My ma went into the hospital yesterday for back surgery - they're fusing two of her lumbar vertabrae because the disc is pretty much gone, and she's having trouble with nerve impingement. I have to pick her up from the hospital today (possibly tomorrow, depending on how she's doing) and take her home, get her settled in. My grandmother is going to stay with her for a couple days, then my sis is coming in to town to stay as well. I guess she'll be out of commision for 6-8 weeks, roughly. I've been lucky to have never needed surgery (aside from when they had to stitch my face back together after the car accident), and I hope that continues, because I can't imagine having to go through something like that.
This blue-eyes thing has me kind of mentally stirred up again, and I'm having a difficult time with it. Not about her specifically, but my situation, my inability to ask women out, to be forward enough to pursue someone who interests me. I never learned how to, and it's my guess that in that particular aspect, my self-esteem is too low to take a chance.

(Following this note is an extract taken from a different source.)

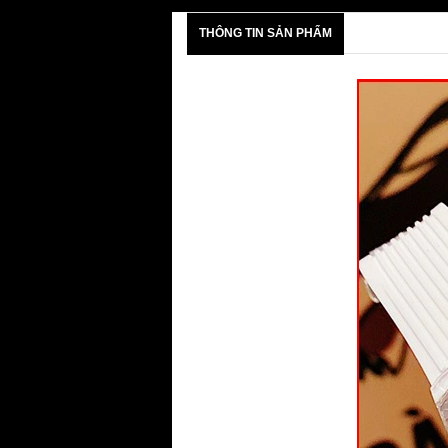
THÔNG TIN SẢN PHẨM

I'm pretty confident in most aspects of my life, but not in regards to women (well, maybe just in regards to emotional connection/intimacy). I think the situation with my ex-wife, both with our son, and the infidelity/divorce, has broken the part of me that can create emotional attachment. I want it, but I'm afraid of it. I need it, but I can't admit it, so I live my life as independent and solitary as I can, pretending that it's how I want things to be. I guess a part of me does want things that way, because then there's no chance I'm going to be hurt again if I don't put myself out there.
I didn't realize just how much this bothered me, but I almost feel like crying after writing that. I won't, of course, because that would mean acknowledging those feelings, and I don't think I can do that, especially here at work, and by the time I get home, I probably won't remember I felt this way.